**Text passage:**
Exactly.  And anyone with a half a brain will figure out that it's a con.  And even if it's not a con, people will say that it is.  The whole thing is utterly ridiculous.


----------



## California Girl (Sep 10, 2010)

Flaylo said:


> California Girl said:
> 
> 
> > Flaylo said:
> ...





chanel said:


> O'Reilly has some guy on last night from the NAACP try and justify this.  The man claimed that in the six months since the Tea Party released its official denunciation of racism, it has continued.  He gave the example of some white guy, somewhere, who wore an "offensive t-shirt" but he couldn't describe it.  It was pathetic.
> 
> They are cutting their own noses to spite their faces.  If one person shows up with one sign, they will be denounced as a plant.  What a waste of energy.



I saw that this morning (UK time). I thought the NAACP guy came across very badly. O'Reilly asked for examples to back up the accusation of racism and the guy couldn't answer - other than to say something about that tee-shirt.... which was so offensive, he couldn't remember what it said. Ludicrous.


----------



## Flaylo (Sep 10, 2010)

California Girl said:


> Flaylo said:
> 
> 
> > California Girl said:
> ...




Did you read the full statement and see the LOL at the end which is a dead giveaway that it was a comical joke? You're fucking clueless and ditzy, are you playing with a full deck and no I'm not talking about a deck of cards in case you should mix that up too.


----------



## Flaylo (Sep 10, 2010)

Lumpy 1 said:


> What's to stop Democrats from placing there own shills in Tea Party Groups.. have them act the part of racists or whatever desired... record the act and put the bullshit on liberal media outlets... answer nothing...



What fucking ever dipshit, everything that Republicans and Tea Bastards fuck up is never their fault, its always a conspiracy by the Democrats.


----------



## Lumpy 1 (Sep 10, 2010)

**Records supplied:**
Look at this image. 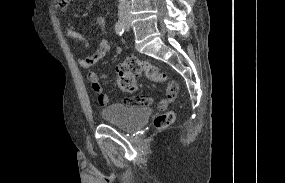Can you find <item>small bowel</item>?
Returning <instances> with one entry per match:
<instances>
[{
	"instance_id": "obj_1",
	"label": "small bowel",
	"mask_w": 285,
	"mask_h": 183,
	"mask_svg": "<svg viewBox=\"0 0 285 183\" xmlns=\"http://www.w3.org/2000/svg\"><path fill=\"white\" fill-rule=\"evenodd\" d=\"M71 0H64L59 7L61 12H65L67 10L68 4ZM97 25L99 27L104 26V21L101 19L98 21ZM65 33L68 37L80 42L84 49L85 53L81 54L79 57L80 65L85 69H92L97 62L102 59L108 51L111 49V44L108 37L103 38L98 41L93 51H89L90 43L87 38L81 34L80 32L72 29L66 28ZM106 79V74L99 73L95 71H90L88 73V80L90 82L92 90L97 94V100L101 106H105L109 103V98L107 93L103 87V81ZM177 83L175 81H170L166 87V96L160 102V108H167L174 100L175 95L177 93ZM128 103H131V100H127Z\"/></svg>"
}]
</instances>
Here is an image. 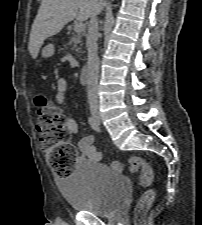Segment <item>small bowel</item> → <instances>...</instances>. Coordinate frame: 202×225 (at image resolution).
<instances>
[{
	"instance_id": "1",
	"label": "small bowel",
	"mask_w": 202,
	"mask_h": 225,
	"mask_svg": "<svg viewBox=\"0 0 202 225\" xmlns=\"http://www.w3.org/2000/svg\"><path fill=\"white\" fill-rule=\"evenodd\" d=\"M67 80L65 77H59L56 84L57 94L55 100L58 104L62 103L64 99V92L67 89ZM65 127L70 133H76L79 130L77 121L72 117L65 119ZM94 137L86 136L81 138L79 142V148L81 151V157L87 158L92 161H99L101 159V153L97 151L94 145Z\"/></svg>"
}]
</instances>
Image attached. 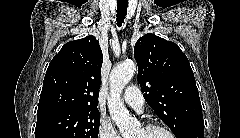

**Task description:** In the forum thread, what example did the NAACP guest on O'Reilly's show give to back up his claim? Answer using only the forum thread.

**Answer:** A white man somewhere who wore an "offensive t-shirt" that the guest couldn't describe.